Sebelum ditutup, rapat ini membahas tentang‎ hubungan penyelidik dengan penyidik, hingga kewenangan KPK dalam menyita telepon genggam seorang yang tertangkap tangan melakukan korupsi. Hal ini belum sempat dijawab KPK hingga rapat ini diskorsing.

Dikonfirmasi usai rapat, Wakil Ketua KPK Laode Syarif menerangkan soal hubungan penyelidik dan penyidik. Penyelidik dan penyidik ini kerap bersanding ketika KPK menggelar operasi tangkap tangan.

"Misalnya, apa gunanya penyelidik? Untuk ‎mengetahui tempatnya di mana, siapa informannya. Kalau penyidik untuk memastikan bahwa ada keabsahannya untuk menyita barang, memblokir, membuat garis polisi, dan lain-lain. Karena pada tingkatan penyidikan itu terjadi proses justisia," kata Laode.
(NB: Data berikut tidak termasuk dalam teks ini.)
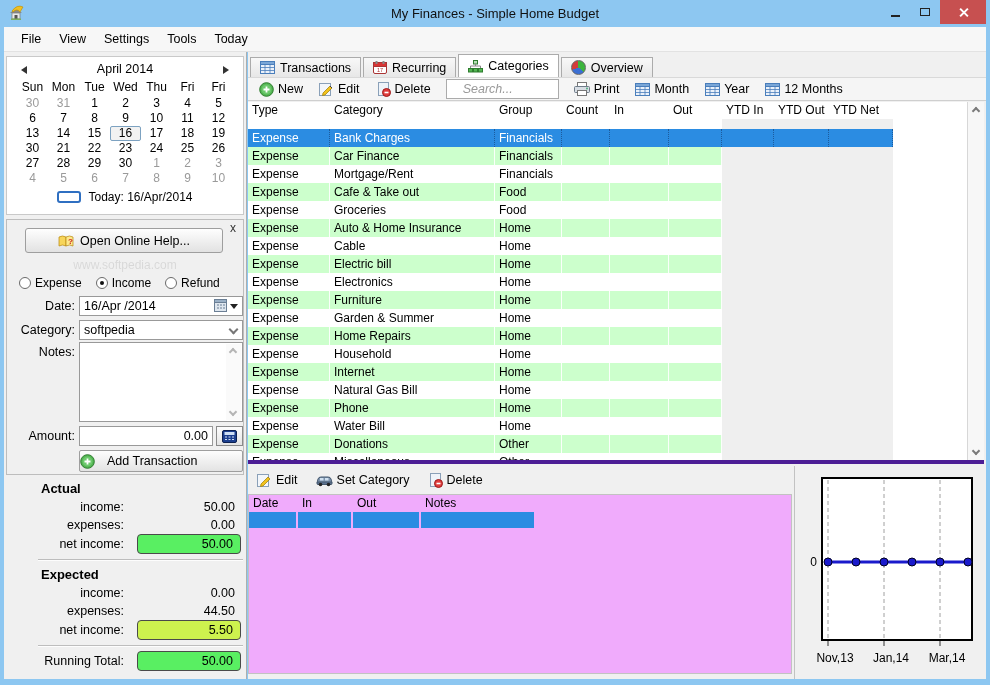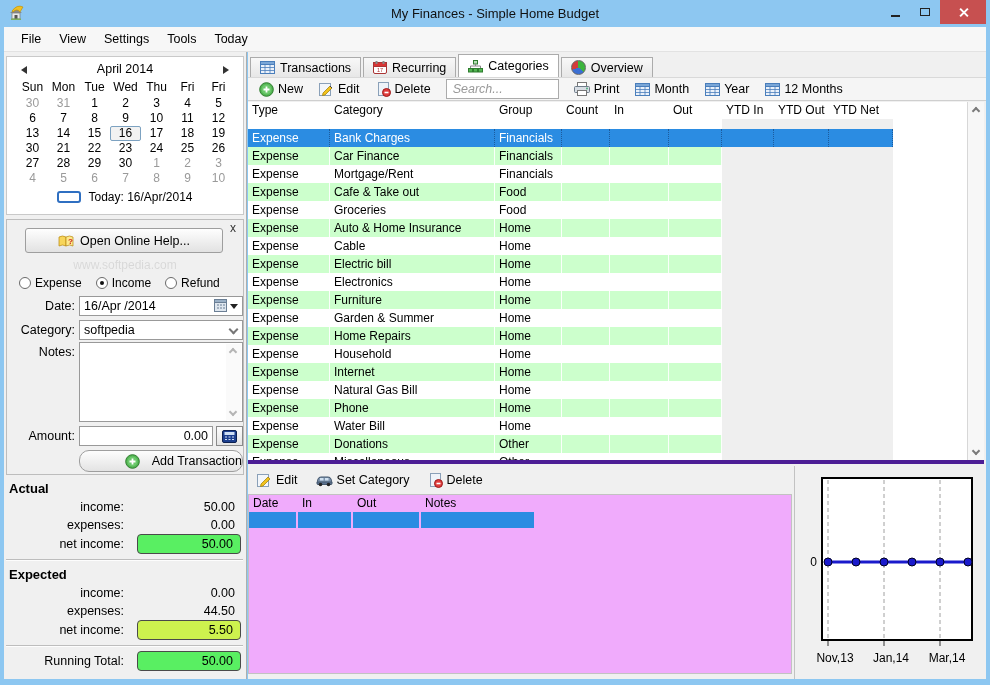"Search..." .searchbox { padding: 0 6px -> 0 16px }
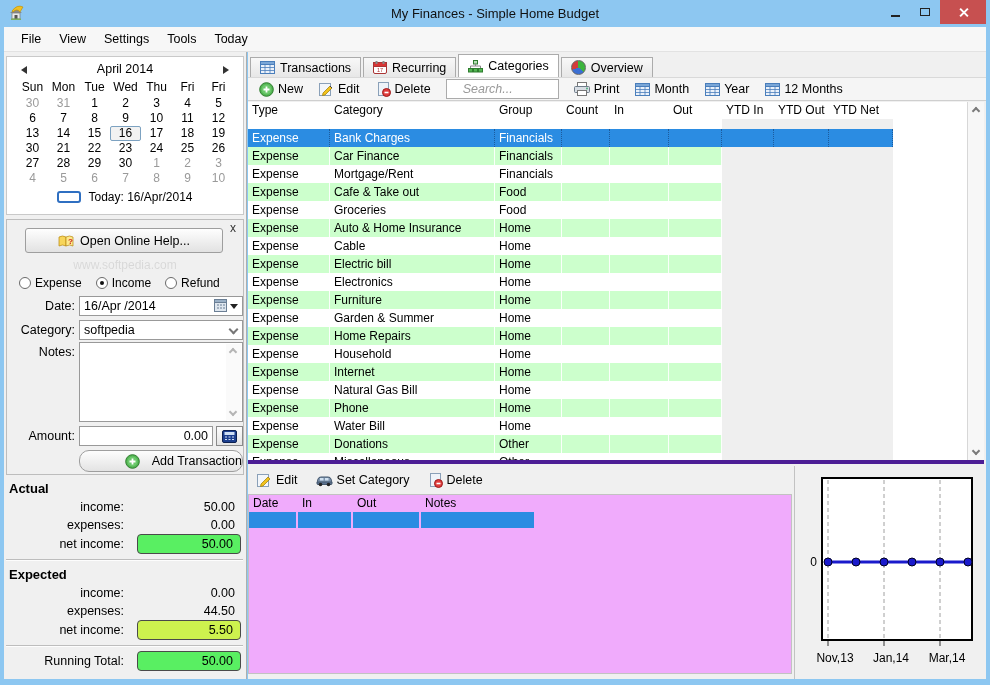"Add Transaction" .btn-add { border-radius: 10px -> 2px; justify-content: flex-end -> flex-start }
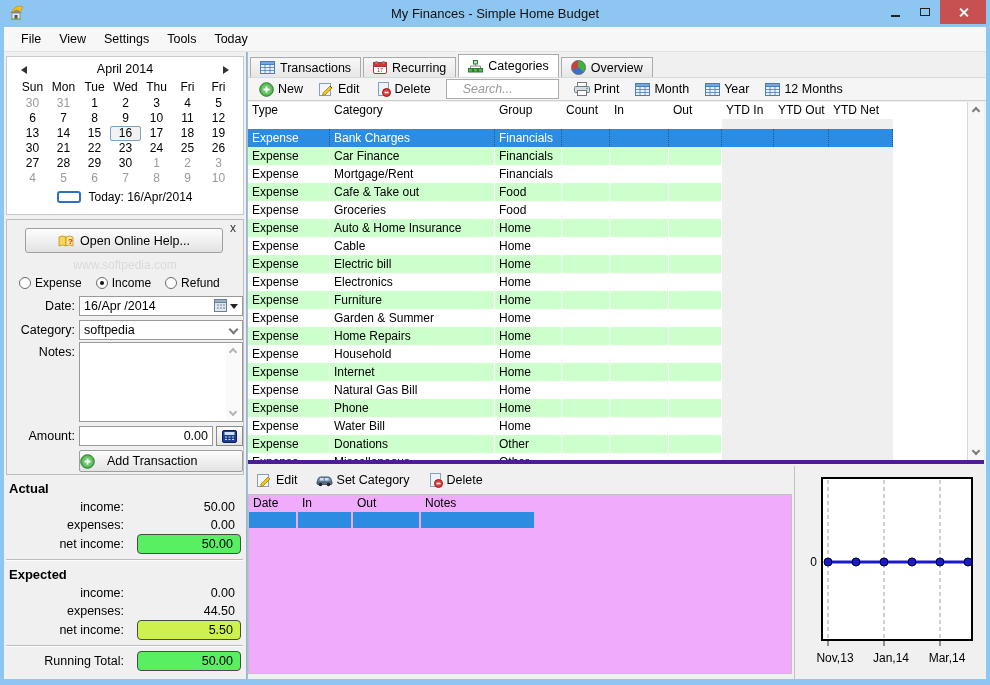"Actual" .summary { padding-left: none -> 32px }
Dia menambahkan, dalam setiap operasi tangkap tangan, KPK akan menerjunkan satuan tugas khusus. Satgas yang bertindak memang selalu dilengkapi oleh penyelidik, penyidik, bahkan jaksa penuntut.

Kemudian, dalam operasi tangkap tangan ini, memang dibolehkan melakukan penyitaan barang bukti. Hal itu sesuai dengan Pasal 1 poin 19 KUHAP yang menerangkan bahwa dalam tangka tertangkap tangan itu maka penyidik atau penyelidik dapat meminta alat-alat yang dianggap ‎sebagai bagian melakukan kejahatan.

‎Dia mencontohkan dalam kasus OTT kasus Bupati Pamekasan, di mana penyidik meminta telepon genggam pelaku yang akhirnya diserahkan dengan sukarela. Kemudian telepon genggam dikembalikan ke pemiliknya hingga dibuatkan sprindik dan akhirnya dilakukan penyitaan sebagai barang bukti.

"Dan, HP itu  sebenarnya bisa dianggap sebagai salah satu kalau untuk komunikasi, itu bisa diminta. Tapi Bagaimana dia bisa disita? Kalau disita maka harus dibikinkan sprindik itu sebagai dasar untuk melakukan penyitaan,"  kata dia.

Di sisi lain, Laode menerangkan, KPK bekerja sesuai dengan KUHAP kecuali yang ditentukan Undang-undang KPK. Dia memastikan, KPK tidak akan bekerja kalau hal itu tidak sesuai aturan.

Sebagai, untuk penyadapan yang dilakukan KPK agak berbeda dengan yang tertera dalam KUHAP. Pada KUHAP, penyadapan dilakukan di tingkat penyelidikan. Sedangkan di undang-undang KPK, penyadapan dilakukan di tingkat penyelidikan.

"Contoh, kalau misalnya di menurut KUHAP penyadapan itu dilakukan dalam tahap penyidikan, maka UU K‎PK dikatakan dengan jelas itu bisa dilakukan dalam tahap penyelidikan," kata Laode.